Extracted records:
[Start]
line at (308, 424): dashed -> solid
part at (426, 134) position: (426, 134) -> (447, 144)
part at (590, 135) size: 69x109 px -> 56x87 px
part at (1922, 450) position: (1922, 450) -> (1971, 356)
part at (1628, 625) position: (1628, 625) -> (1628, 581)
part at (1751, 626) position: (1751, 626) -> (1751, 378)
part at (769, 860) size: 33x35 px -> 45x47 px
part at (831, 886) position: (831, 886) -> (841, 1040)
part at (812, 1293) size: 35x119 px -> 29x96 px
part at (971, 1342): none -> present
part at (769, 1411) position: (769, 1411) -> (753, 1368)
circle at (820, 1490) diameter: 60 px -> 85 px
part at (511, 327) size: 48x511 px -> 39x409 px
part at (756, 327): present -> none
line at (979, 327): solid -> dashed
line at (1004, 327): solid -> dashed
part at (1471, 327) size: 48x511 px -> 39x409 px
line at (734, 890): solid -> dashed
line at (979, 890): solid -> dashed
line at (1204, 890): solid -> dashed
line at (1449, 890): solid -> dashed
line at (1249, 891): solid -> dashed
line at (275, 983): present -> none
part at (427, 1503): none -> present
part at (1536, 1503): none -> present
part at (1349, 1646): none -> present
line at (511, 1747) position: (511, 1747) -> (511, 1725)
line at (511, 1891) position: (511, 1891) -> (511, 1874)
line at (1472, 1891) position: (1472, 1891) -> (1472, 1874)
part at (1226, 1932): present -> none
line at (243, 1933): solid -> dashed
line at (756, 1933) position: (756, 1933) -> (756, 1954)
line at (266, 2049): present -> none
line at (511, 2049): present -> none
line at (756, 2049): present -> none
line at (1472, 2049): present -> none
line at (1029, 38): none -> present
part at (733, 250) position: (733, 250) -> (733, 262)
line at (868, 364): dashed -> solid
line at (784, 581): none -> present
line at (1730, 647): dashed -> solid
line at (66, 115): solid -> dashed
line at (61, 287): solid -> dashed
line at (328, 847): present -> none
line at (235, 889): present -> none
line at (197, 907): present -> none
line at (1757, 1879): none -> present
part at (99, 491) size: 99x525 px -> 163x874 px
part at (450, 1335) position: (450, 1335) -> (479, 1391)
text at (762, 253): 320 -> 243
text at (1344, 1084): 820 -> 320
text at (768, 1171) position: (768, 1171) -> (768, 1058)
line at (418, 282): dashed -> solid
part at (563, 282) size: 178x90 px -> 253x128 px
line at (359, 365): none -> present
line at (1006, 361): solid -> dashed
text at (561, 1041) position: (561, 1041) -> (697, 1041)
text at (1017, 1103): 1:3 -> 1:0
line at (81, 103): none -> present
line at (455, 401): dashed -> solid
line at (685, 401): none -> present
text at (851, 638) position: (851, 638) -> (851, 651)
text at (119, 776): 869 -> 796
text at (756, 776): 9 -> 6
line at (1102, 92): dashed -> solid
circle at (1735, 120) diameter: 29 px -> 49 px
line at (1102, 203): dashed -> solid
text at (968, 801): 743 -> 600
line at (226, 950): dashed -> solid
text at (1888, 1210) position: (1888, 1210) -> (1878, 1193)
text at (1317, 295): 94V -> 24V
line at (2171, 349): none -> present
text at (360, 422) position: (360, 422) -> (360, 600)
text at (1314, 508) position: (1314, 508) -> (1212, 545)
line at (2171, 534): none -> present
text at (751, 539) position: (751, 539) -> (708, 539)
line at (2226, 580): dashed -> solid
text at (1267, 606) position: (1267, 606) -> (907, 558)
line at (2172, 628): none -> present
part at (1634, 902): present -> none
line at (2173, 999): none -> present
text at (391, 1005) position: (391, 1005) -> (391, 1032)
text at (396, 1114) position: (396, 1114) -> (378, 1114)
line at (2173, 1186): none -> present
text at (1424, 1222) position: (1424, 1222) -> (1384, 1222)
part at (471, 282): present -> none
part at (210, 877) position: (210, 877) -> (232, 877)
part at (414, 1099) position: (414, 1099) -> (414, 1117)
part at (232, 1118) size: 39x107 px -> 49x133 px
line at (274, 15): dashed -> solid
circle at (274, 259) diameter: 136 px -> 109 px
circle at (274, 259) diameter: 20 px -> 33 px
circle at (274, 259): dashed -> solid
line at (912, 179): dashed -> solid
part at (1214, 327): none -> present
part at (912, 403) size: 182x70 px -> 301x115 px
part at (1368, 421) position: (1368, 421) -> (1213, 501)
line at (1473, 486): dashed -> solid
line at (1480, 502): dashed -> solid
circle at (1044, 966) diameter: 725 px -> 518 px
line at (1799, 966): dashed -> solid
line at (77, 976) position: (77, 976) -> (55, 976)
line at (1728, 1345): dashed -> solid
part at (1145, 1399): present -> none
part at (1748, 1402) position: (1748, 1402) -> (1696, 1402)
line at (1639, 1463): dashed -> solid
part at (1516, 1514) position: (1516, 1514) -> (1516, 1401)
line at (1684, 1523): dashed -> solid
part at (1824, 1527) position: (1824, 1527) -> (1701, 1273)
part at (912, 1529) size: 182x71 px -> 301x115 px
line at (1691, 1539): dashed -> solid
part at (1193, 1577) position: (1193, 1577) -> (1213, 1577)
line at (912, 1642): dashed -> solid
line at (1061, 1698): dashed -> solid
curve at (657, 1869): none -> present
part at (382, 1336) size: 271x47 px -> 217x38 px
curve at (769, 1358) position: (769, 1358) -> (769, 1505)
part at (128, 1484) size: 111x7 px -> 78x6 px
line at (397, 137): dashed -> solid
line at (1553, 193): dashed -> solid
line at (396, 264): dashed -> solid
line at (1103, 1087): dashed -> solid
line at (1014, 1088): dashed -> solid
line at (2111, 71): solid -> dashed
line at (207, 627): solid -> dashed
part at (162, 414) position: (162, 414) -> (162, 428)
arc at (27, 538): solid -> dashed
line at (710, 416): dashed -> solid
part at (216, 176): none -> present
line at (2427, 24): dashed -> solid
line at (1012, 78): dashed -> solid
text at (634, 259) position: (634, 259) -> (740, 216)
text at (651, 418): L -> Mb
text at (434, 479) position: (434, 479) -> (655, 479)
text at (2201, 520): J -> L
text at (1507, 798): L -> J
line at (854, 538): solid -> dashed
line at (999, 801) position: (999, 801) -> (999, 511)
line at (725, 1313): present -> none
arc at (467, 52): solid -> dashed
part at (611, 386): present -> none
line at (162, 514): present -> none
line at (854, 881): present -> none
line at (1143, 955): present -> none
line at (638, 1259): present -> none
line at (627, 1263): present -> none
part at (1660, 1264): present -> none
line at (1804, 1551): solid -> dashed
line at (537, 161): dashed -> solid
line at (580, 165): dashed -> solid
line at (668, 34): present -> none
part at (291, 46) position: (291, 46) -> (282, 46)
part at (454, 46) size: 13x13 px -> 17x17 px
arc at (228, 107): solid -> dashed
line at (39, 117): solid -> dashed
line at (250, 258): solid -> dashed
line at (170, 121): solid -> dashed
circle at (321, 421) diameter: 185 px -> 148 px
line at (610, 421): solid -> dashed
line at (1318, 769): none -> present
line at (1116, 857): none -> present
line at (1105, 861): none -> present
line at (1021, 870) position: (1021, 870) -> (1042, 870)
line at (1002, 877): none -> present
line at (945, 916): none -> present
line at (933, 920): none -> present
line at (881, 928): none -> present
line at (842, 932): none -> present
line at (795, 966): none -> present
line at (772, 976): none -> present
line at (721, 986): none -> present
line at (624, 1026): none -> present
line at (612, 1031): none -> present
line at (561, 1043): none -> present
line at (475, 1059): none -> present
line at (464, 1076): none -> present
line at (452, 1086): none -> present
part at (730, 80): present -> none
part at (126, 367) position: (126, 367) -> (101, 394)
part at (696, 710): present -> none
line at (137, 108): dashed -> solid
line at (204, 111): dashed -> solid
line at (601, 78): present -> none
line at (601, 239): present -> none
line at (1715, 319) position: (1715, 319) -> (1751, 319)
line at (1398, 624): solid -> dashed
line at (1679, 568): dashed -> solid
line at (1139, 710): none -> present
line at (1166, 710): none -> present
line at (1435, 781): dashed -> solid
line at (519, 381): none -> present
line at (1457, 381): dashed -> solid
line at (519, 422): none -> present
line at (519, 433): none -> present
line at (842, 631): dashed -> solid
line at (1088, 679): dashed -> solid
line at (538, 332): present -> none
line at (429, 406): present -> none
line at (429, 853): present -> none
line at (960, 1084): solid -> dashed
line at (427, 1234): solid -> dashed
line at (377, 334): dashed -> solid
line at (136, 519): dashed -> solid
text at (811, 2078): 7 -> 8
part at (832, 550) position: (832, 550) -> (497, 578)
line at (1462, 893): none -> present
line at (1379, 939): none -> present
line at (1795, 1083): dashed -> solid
[End]
List every line of the items above that contains the word "diameter".

circle at (820, 1490) diameter: 60 px -> 85 px
circle at (1735, 120) diameter: 29 px -> 49 px
circle at (274, 259) diameter: 136 px -> 109 px
circle at (274, 259) diameter: 20 px -> 33 px
circle at (1044, 966) diameter: 725 px -> 518 px
circle at (321, 421) diameter: 185 px -> 148 px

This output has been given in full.